··· Data excerpt ···
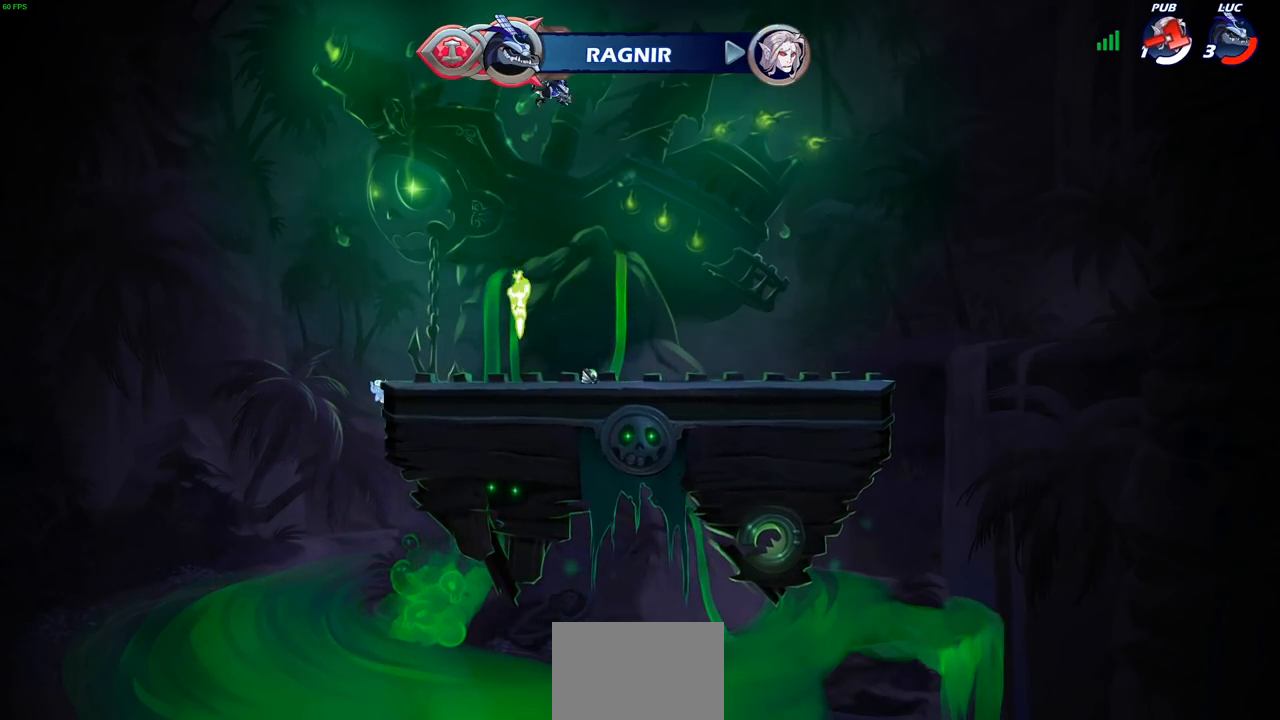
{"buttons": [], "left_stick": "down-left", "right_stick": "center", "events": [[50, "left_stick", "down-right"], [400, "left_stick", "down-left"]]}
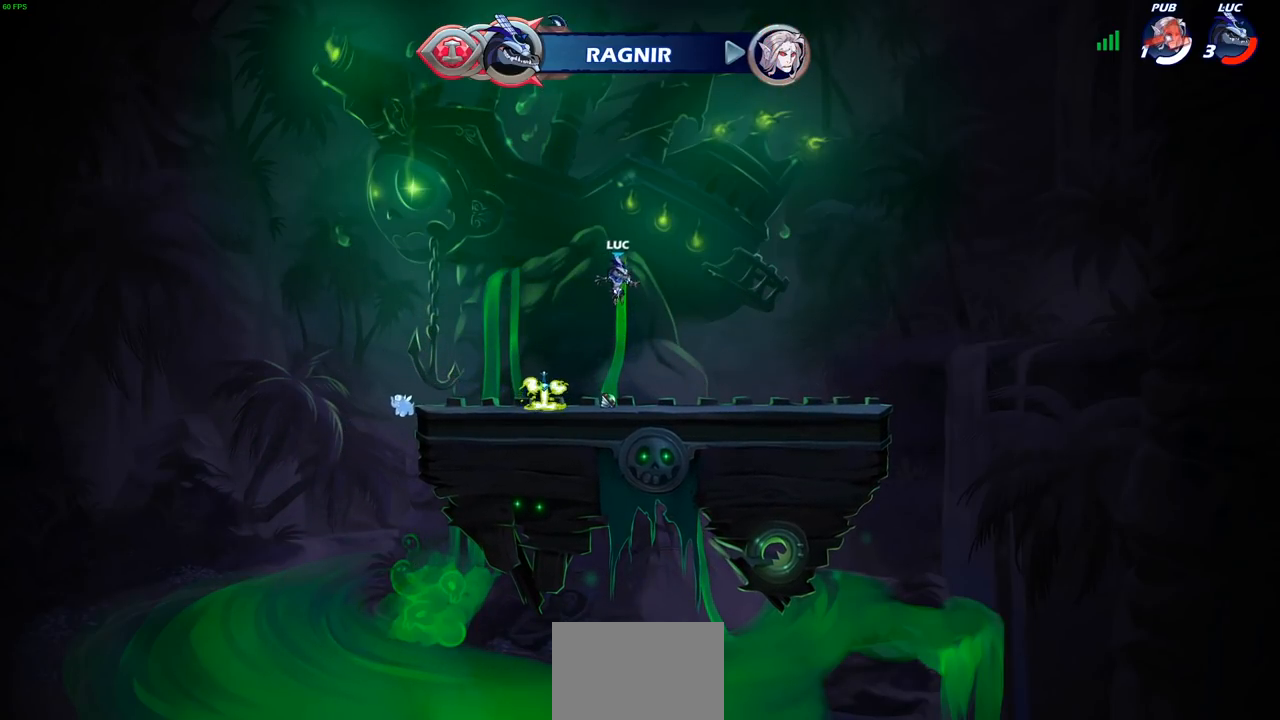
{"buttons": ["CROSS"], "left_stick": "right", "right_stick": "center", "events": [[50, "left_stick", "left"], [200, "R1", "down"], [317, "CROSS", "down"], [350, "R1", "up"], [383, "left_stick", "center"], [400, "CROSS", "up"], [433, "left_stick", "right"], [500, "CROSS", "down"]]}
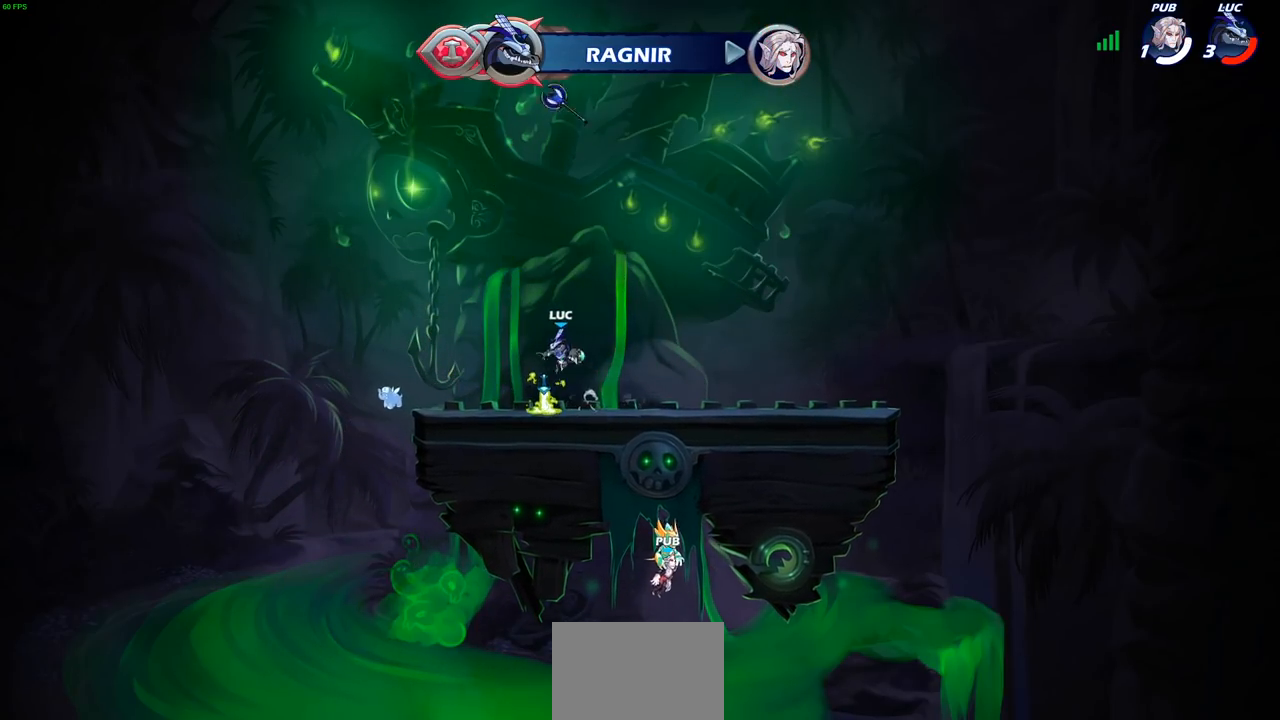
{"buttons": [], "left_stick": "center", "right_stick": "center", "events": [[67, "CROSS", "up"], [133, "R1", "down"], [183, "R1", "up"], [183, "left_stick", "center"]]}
···
Requirement: Please return each line of the listing exactly as written, excluding the images.

Your solution:
{"buttons": [], "left_stick": "down-left", "right_stick": "center", "events": [[50, "left_stick", "down-right"], [400, "left_stick", "down-left"]]}
{"buttons": ["CROSS"], "left_stick": "right", "right_stick": "center", "events": [[50, "left_stick", "left"], [200, "R1", "down"], [317, "CROSS", "down"], [350, "R1", "up"], [383, "left_stick", "center"], [400, "CROSS", "up"], [433, "left_stick", "right"], [500, "CROSS", "down"]]}
{"buttons": [], "left_stick": "center", "right_stick": "center", "events": [[67, "CROSS", "up"], [133, "R1", "down"], [183, "R1", "up"], [183, "left_stick", "center"]]}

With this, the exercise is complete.